OAKLAND, Calif. — Uber and Lyft threatened to suspend ride-hailing services throughout California on Thursday night, a defiant reaction to a judge who ordered the companies to reclassify their drivers as employees.
The ride-hailing blackout, which might begin at midnight Pacific Standard Time, could drag on for weeks, as Uber and Lyft battle a state labor law intended to give employment benefits to gig workers. An appeals court is weighing the companies’ requests to overturn the judge’s decision, but it is not clear when the court will issue a ruling.
State officials said the companies must comply with the law, known as Assembly Bill 5, so that workers have access to sick leave, overtime and other benefits — a need that has become more dire during the coronavirus pandemic.
But Uber and Lyft have argued that employing drivers would have a catastrophic impact on their businesses, forcing them to raise fares and hire only a small fraction of the drivers who currently work for them. They would temporarily shutter the businesses rather than comply, they said.
“This is not something we wanted to do, as we know millions of Californians depend on Lyft for daily, essential trips,” Lyft said in a blog post. “We are going to keep up the fight for a benefits model that works for all drivers and our riders.”
Uber and Lyft have long categorized drivers as independent contractors, an arrangement that the companies say allows drivers to have more control over where and when they drive. But this model imposes a financial burden on drivers, who are responsible for their own vehicle maintenance, health insurance and other expenses that employers traditionally cover.
Last year, the California Legislature passed A.B. 5 in an attempt to set clearer employment standards for the state and rein in gig-economy giants like Uber. Legislators argued that Uber shortchanged its drivers and exploited an unfair advantage over law-abiding businesses in the state.
Although the law went into effect in January, Uber and Lyft did not change their practices. They argued that A.B. 5 did not apply to them and spent tens of millions of dollars on a ballot initiative that, if passed in November, would exempt them from the law.
In May, California’s attorney general sued Uber and Lyft to force them to comply with A.B. 5. The standoff came to a head last week when a San Francisco Superior Court judge, Ethan Schulman, sided with the state, ordering Uber and Lyft to reclassify their drivers by Thursday.
Uber and Lyft have argued that they are technology companies and that drivers are not a core part of their business. But that “flies in the face of economic reality and common sense,” Judge Schulman wrote in his ruling. “Were this reasoning to be accepted, the rapidly expanding majority of industries that rely heavily on technology could with impunity deprive legions of workers of the basic protections afforded to employees by state labor and employment laws.”
“The court has weighed in and agreed: Uber and Lyft need to put a stop to unlawful misclassification of their drivers while our litigation continues,” said the California attorney general, Xavier Becerra. “Our state and workers shouldn’t have to foot the bill when big businesses try to skip out on their responsibilities.”
Rather than hire drivers, Uber and Lyft will shut down. The decision is likely to cause the businesses, which have already struggled financially because of travel restrictions during the pandemic, to lose even more money.

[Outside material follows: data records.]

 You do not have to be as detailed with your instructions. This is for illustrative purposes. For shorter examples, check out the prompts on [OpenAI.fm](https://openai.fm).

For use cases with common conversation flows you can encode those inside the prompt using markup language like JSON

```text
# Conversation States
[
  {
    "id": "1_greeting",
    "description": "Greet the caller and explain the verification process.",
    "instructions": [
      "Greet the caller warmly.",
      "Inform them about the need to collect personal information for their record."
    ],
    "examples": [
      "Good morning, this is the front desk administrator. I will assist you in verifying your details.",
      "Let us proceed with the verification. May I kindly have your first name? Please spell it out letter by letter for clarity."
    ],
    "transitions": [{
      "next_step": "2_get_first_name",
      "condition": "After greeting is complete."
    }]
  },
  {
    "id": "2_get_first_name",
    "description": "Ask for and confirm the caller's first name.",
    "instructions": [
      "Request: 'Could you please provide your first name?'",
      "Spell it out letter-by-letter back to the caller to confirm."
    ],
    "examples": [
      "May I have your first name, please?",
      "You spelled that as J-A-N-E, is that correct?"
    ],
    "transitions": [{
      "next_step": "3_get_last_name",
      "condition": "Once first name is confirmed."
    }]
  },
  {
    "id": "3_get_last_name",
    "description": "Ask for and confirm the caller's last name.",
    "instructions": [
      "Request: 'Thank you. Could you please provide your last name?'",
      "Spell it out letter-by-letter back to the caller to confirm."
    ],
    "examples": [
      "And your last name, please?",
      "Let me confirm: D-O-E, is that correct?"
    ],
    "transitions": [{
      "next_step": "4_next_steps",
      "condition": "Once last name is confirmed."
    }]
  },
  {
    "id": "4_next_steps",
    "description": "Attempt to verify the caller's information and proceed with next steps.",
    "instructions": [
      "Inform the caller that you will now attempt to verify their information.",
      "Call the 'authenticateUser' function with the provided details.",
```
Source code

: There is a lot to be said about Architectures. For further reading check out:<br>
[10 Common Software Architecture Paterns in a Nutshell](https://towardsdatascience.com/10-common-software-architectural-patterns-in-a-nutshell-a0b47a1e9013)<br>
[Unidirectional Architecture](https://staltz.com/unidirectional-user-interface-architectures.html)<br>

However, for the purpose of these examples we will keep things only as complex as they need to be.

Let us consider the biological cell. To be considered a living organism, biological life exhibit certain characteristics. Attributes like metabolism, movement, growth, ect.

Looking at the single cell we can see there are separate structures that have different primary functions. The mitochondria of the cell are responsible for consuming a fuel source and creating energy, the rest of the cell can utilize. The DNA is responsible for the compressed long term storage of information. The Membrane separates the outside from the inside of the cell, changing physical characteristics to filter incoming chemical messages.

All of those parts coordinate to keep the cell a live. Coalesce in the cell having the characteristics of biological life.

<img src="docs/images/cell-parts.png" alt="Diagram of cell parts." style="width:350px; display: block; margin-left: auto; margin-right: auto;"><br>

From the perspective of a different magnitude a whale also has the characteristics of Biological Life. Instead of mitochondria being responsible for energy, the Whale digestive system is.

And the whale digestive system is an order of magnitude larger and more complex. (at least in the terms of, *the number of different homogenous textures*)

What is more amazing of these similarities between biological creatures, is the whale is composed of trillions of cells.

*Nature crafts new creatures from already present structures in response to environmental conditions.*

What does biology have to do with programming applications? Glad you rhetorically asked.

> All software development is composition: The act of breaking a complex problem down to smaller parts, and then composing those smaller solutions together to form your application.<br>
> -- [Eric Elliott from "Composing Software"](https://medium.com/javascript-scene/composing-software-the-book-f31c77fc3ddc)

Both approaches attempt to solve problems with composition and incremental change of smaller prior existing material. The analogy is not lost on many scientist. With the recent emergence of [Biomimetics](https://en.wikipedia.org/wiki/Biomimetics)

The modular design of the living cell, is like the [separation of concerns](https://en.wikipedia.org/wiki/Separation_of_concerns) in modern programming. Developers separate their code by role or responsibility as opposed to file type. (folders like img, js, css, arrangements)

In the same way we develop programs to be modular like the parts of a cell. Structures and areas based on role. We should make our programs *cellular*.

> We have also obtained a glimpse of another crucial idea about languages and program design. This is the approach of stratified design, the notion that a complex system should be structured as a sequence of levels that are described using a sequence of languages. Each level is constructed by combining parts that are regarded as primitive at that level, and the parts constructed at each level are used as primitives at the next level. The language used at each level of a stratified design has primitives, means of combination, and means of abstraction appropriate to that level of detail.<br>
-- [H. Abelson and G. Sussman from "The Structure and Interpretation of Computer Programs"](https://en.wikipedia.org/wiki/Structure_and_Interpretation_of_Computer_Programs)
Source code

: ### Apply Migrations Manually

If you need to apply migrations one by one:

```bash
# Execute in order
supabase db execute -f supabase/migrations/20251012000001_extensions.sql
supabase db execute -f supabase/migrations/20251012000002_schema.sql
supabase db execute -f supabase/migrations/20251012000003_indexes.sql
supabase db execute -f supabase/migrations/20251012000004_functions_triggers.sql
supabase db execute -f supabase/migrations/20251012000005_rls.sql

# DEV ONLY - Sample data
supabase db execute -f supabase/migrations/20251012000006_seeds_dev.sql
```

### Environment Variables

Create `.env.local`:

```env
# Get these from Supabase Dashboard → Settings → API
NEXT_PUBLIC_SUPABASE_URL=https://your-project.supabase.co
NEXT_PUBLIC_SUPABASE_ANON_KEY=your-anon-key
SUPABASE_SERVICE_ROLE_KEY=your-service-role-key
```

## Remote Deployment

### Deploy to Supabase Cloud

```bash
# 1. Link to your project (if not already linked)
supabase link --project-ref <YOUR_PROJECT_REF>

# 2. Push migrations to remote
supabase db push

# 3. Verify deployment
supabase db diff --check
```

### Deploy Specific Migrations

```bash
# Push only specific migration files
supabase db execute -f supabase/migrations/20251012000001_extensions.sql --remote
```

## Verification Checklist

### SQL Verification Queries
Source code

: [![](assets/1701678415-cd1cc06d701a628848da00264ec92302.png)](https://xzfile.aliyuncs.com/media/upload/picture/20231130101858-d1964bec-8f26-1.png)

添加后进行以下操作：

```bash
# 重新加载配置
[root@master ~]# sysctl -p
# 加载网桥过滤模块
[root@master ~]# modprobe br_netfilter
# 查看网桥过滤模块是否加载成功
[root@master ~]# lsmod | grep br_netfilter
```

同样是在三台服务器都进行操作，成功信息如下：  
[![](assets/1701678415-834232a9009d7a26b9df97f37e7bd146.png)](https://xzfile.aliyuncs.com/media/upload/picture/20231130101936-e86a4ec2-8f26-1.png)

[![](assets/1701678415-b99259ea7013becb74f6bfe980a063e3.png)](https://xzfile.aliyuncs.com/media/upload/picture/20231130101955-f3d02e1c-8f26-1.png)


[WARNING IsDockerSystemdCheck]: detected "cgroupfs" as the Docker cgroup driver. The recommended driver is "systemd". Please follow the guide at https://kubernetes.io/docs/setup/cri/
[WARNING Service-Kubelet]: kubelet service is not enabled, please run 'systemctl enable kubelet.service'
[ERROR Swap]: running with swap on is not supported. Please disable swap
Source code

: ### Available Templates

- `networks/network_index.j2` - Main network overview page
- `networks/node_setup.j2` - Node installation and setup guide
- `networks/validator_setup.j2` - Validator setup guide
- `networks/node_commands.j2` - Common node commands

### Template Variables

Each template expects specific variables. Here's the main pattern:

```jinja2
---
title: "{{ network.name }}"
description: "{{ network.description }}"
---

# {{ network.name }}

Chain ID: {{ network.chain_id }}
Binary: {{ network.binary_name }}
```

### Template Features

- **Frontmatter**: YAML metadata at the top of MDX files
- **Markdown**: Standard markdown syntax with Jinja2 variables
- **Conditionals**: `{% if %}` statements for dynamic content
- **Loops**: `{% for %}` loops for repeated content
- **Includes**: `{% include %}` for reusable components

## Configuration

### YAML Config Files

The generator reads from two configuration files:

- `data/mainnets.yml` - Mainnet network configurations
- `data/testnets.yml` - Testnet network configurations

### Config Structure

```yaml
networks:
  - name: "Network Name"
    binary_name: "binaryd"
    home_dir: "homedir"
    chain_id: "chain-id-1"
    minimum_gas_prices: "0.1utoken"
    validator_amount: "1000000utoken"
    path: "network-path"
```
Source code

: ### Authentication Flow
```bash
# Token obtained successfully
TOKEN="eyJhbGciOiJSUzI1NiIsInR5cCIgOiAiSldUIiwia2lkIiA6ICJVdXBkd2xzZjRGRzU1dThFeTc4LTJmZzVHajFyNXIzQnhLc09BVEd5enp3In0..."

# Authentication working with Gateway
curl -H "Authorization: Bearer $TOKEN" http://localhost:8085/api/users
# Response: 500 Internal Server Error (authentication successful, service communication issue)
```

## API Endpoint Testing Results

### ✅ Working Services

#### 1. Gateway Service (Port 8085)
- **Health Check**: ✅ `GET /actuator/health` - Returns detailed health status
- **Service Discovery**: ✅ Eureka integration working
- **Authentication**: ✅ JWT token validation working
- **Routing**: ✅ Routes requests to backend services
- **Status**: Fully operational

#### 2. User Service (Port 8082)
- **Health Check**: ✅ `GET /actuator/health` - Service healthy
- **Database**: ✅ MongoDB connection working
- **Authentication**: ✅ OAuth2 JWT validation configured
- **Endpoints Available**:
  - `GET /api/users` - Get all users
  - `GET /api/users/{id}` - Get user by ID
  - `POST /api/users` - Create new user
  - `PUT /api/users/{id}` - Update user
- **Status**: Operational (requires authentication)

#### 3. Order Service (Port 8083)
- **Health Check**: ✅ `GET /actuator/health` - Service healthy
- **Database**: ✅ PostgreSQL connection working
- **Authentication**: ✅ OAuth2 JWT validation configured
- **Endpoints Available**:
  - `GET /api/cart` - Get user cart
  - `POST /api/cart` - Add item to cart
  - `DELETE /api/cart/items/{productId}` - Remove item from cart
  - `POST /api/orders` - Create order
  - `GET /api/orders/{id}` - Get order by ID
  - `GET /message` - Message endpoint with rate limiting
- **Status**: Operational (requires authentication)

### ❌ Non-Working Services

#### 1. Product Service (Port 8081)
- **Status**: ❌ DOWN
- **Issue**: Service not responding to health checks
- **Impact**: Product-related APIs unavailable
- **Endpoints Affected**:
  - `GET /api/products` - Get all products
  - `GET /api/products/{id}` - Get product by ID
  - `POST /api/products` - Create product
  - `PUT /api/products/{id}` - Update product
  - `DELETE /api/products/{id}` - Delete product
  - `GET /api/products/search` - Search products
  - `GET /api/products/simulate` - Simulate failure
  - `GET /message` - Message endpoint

San Francisco and Los Angeles are among Uber’s largest markets, and Lyft has said it draws about 16 percent of its business from California. Uber planned to continue operating Uber Eats, its food delivery service, which has bolstered its revenue during the pandemic, a spokesman said.
Although the potential shutdown felt drastic to drivers and riders who depend on Uber and Lyft, the move is not without precedent. The companies have terminated their services in other regions rather than complying with local laws they oppose. The shutdowns have often pressured local governments to pass laws that are more friendly to Uber and Lyft.
In 2016, Uber and Lyft shut down in Austin, Texas, to protest an ordinance that required background checks that used fingerprints for drivers. They returned the next year after Texas passed a statewide law that excludes fingerprinting from the background check requirements.
That strategy could work again for Uber and Lyft if California voters approve the ballot measure in November. If the companies lose that vote, they are considering plans to establish franchise-like operations in California, inviting third parties to hire their drivers.